Lawmakers must make a priority to get teacher pay at or above Southeastern average
Mississippi educators will see higher paychecks next school year.
State lawmakers settled one of the biggest questions of the 2019 legislative session on Thursday when they finalized raises for the state’s teachers and assistant teachers. The agreement now awaits the expected signature of Gov. Phil Bryant.
The plan will bump Mississippi teacher salaries by $1,500 beginning July 1, with the entry salary for a first-year teacher with a bachelor’s degree rising from $34,390 to $35,890, although many districts add to that amount with local supplements. Other teachers will earn more based on their number of years of experience and the degrees they hold. For instance, a 12th-year teacher with a master’s degree will earn at least $44,880.
Most political watchers believed lawmakers would agree to a teacher pay raise this year, given that it is an election year, but the big question was what that amount would be. The final agreement, estimated to cost $58 million, came after much debate and numerous proposals.
In his budget request released in November, Bryant called for the state to spend $25 million on a teacher pay increase.
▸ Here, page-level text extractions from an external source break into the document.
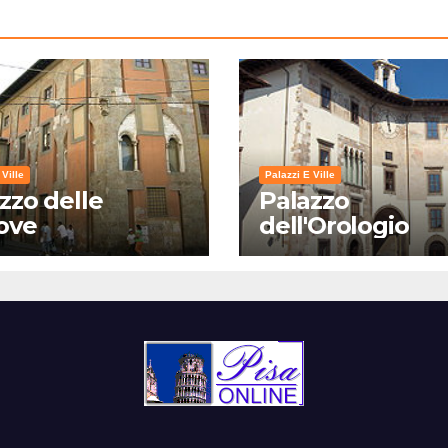
 Ville
Palazzi E Ville
zzo delle
Palazzo
ove
dell'Orologio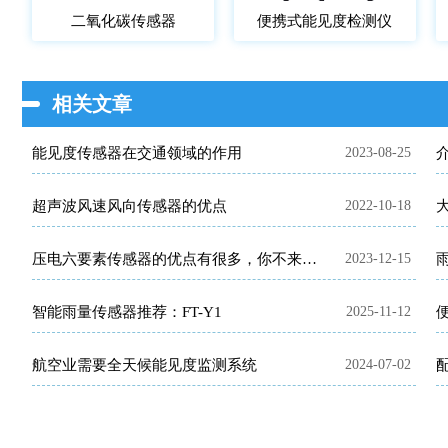
二氧化碳传感器
便携式能见度检测仪
相关文章
能见度传感器在交通领域的作用
2023-08-25
超声波风速风向传感器的优点
2022-10-18
压电六要素传感器的优点有很多，你不来看看吗？
2023-12-15
智能雨量传感器推荐：FT-Y1
2025-11-12
航空业需要全天候能见度监测系统
2024-07-02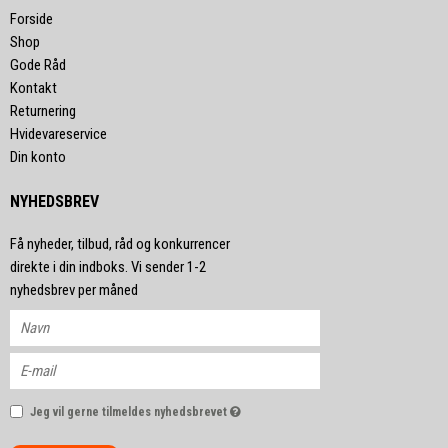
Forside
Shop
Gode Råd
Kontakt
Returnering
Hvidevareservice
Din konto
NYHEDSBREV
Få nyheder, tilbud, råd og konkurrencer
direkte i din indboks. Vi sender 1-2
nyhedsbrev per måned
Jeg vil gerne tilmeldes nyhedsbrevet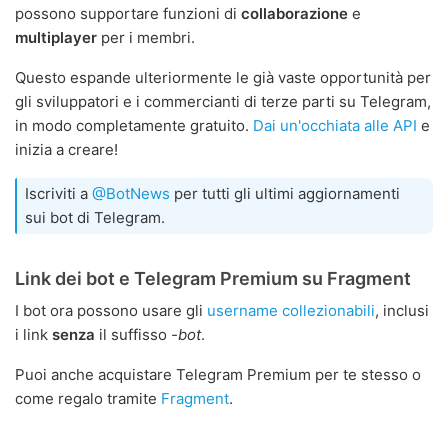
possono supportare funzioni di
collaborazione
e
multiplayer
per i membri.
Questo espande ulteriormente le già vaste opportunità per
gli sviluppatori e i commercianti di terze parti su Telegram,
in modo completamente gratuito.
Dai un'occhiata alle API
e
inizia a creare!
Iscriviti a
@BotNews
per tutti gli ultimi aggiornamenti
sui bot di Telegram.
Link dei bot e Telegram Premium su Fragment
I bot ora possono usare gli
username collezionabili
, inclusi
i link
senza
il suffisso
-bot
.
Puoi anche acquistare Telegram Premium per te stesso o
come regalo tramite
Fragment
.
The Senate originally passed a plan that would raise salaries by $1,000, phased-in over two years, while the House approved a $4,000 raise, also phased-in over two years.
The final agreement has come under criticism from some teachers and advocates who have said it is not large enough to make a significant impact. Some Democratic lawmakers tried to send it back for more debate in the hopes of increasing it, while Republican leaders said the state couldn’t afford a larger proposal, citing other needs.
“It’s not where we want to be,” said Republican House Education Committee Chairman Richard Bennett of Long Beach. “It’s what we can do.”
Meanwhile, the minimum salary for assistant teachers will go from $12,500 to $14,000, although many districts also add to that total with local supplements. It is the first raise for assistant teachers since 2007, and the final proposal was actually larger than the $1,000 raise originally proposed by both the Senate and the House in their initial bills.
We welcome the pay raise and appreciate the efforts of lawmakers to elevate the teaching profession. We also agree that more work is needed if Mississippi is going to attract more of its best and brightest citizens to the teaching profession and keep its best teachers from leaving for higher paying jobs in other states.
Now that the latest pay raise has been finalized, we call on lawmakers to continue that work. The issue of teacher pay should not merely be placed on a shelf until the next election approaches. This is far too important to our state.
We understand lawmakers will have to get creative to find a way to get Mississippi’s teacher salaries equal to and above the Southeastern average. But budgets are about setting priorities, and having the highest quality teachers will make a tremendous impact on Mississippi’s future in so many ways. It must remain at the top of the list in 2020 and beyond.